## EXERCISE PROMPT
Continue the overview of the DH Notebook for Cultural Analysis template, picking up after its final sentence.

## TEXT PASSAGE
• • • • •
What This Template Gives You
Starting a digital humanities research project from scratch is slow. You spend weeks setting up environments, figuring out directory structures, debugging dependency conflicts, and writing boilerplate code before you even begin your actual research. This template eliminates that startup cost.
The DH Notebook for Cultural Analysis is a ready-to-use project scaffold that gives you:
- A tested Python environment with all common DH libraries pre-configured
- Four sequential notebooks that walk you through a complete cultural analysis pipeline
- A data documentation framework that meets open science standards
- Automated reproducibility testing through GitHub Actions
- A publication-ready structure that reviewers and collaborators can navigate immediately
You download it, fill in your research question and data, and start analyzing. The infrastructure is handled.
• • • • •
## RECORDS SHOWN
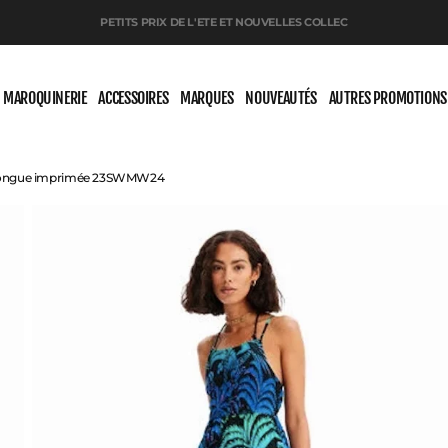
PETITS PRIX DE L'ETE ET NOUVELLES COLLEC
MAROQUINERIE
ACCESSOIRES
MARQUES
NOUVEAUTÉS
AUTRES PROMOTIONS
longue imprimée 23SWMW24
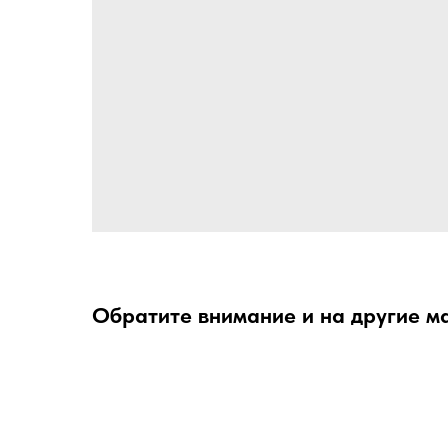
Обратите внимание и на другие м
Выгода
до 33%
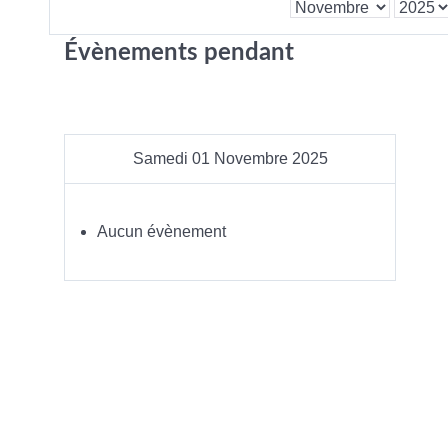
Évènements pendant
Samedi 01 Novembre 2025
Aucun évènement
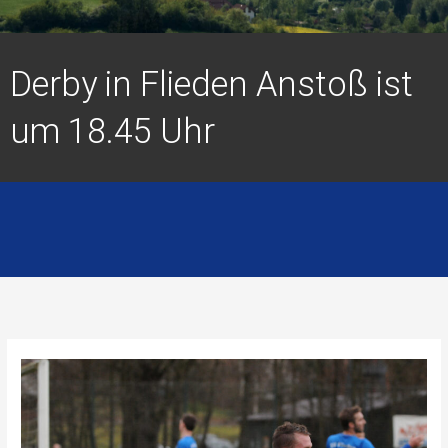
Derby in Flieden Anstoß ist
um 18.45 Uhr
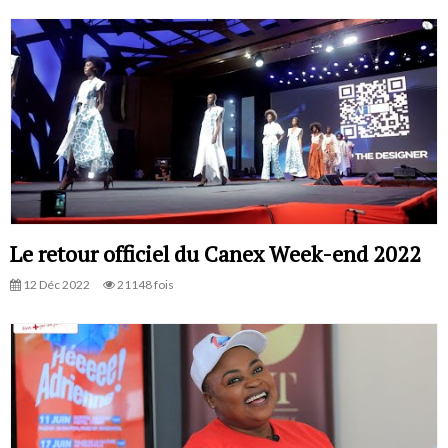
Le retour officiel du Canex Week-end 2022
12 Déc 2022
21148 fois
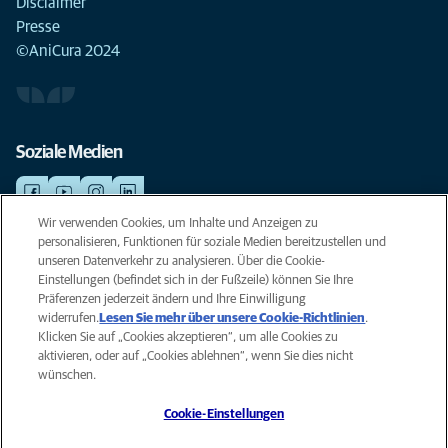
Disclaimer
Presse
©AniCura 2024
Soziale Medien
Wir verwenden Cookies, um Inhalte und Anzeigen zu
personalisieren, Funktionen für soziale Medien bereitzustellen und
NOTDIENSTE
unseren Datenverkehr zu analysieren. Über die Cookie-
Finden Sie hier Ihre Standorte mit Notfallservice. Weil Ihr Tier die beste
Einstellungen (befindet sich in der Fußzeile) können Sie Ihre
Versorgung verdient.
Präferenzen jederzeit ändern und Ihre Einwilligung
widerrufen.
Lesen Sie mehr über unsere Cookie-Richtlinien
(opens
.
Klicken Sie auf „Cookies akzeptieren“, um alle Cookies zu
in a
Datenschutz
aktivieren, oder auf „Cookies ablehnen“, wenn Sie dies nicht
new
Legal
wünschen.
tab)
Hinweis zu Cookies
Cookie-Einstellungen
Barrierefreiheit
Global Human Rights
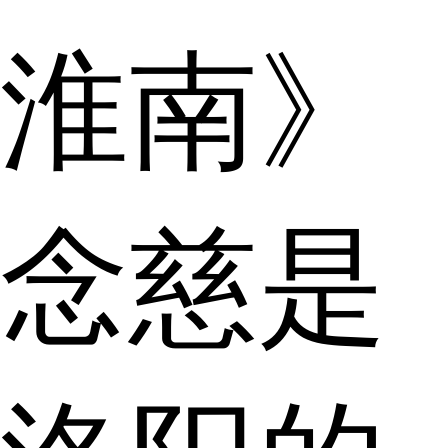
淮南》
念慈是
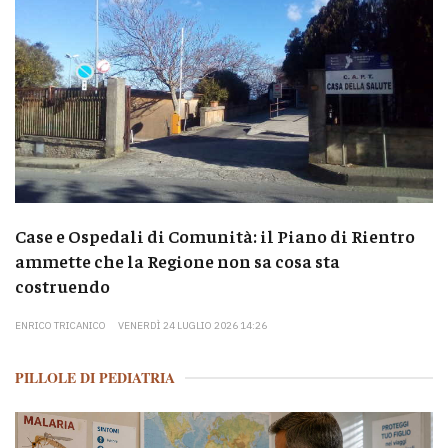
Case e Ospedali di Comunità: il Piano di Rientro
ammette che la Regione non sa cosa sta
costruendo
ENRICO TRICANICO
VENERDÌ 24 LUGLIO 2026 14:26
PILLOLE DI PEDIATRIA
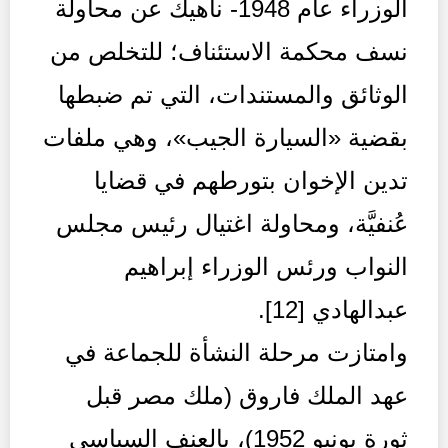
الوزراء عام 1948- ناهيك عن محاولة
نسف محكمة الاستئناف؛ للتخلص من
الوثائق والمستندات، التي تم ضبطها
بقضية «السيارة الجيب»، وهي ملفات
تدين الإخوان بتورطهم في قضايا
عُنفيَّة، ومحاولة اغتيال رئيس مجلس
النواب ورئس الوزراء إبراهيم
عبدالهادي [12].
وامتازت مرحلة النشأة للجماعة في
عهد الملك فاروق (ملك مصر قبل
ثورة يونيو 1952)، بالعنف السياسي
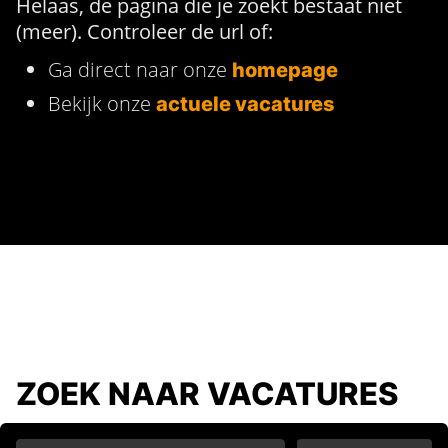
Helaas, de pagina die je zoekt bestaat niet
(meer). Controleer de url of:
Ga direct naar onze
homepage
Bekijk onze
actuele vacatures
ZOEK NAAR VACATURES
• • • • •
## FINAL ANSWER
Who This Template Is For
This template serves three audiences:
Graduate students starting their first computational humanities project. You know your research question and your cultural tradition, but you have not built a reproducible computational pipeline before. The template gives you a proven structure to follow.
Established DH researchers who want to adopt reproducibility best practices without rebuilding their workflow from scratch. You have been doing computational work for years, but your projects live in scattered scripts and undocumented notebooks. The template shows you how to organize existing work into a reproducible format.
Interdisciplinary researchers from computer science, linguistics, or social science who want to apply computational methods to cultural questions. You know how to code, but you are not sure how to structure a humanities research project or how to document interpretive choices alongside computational ones.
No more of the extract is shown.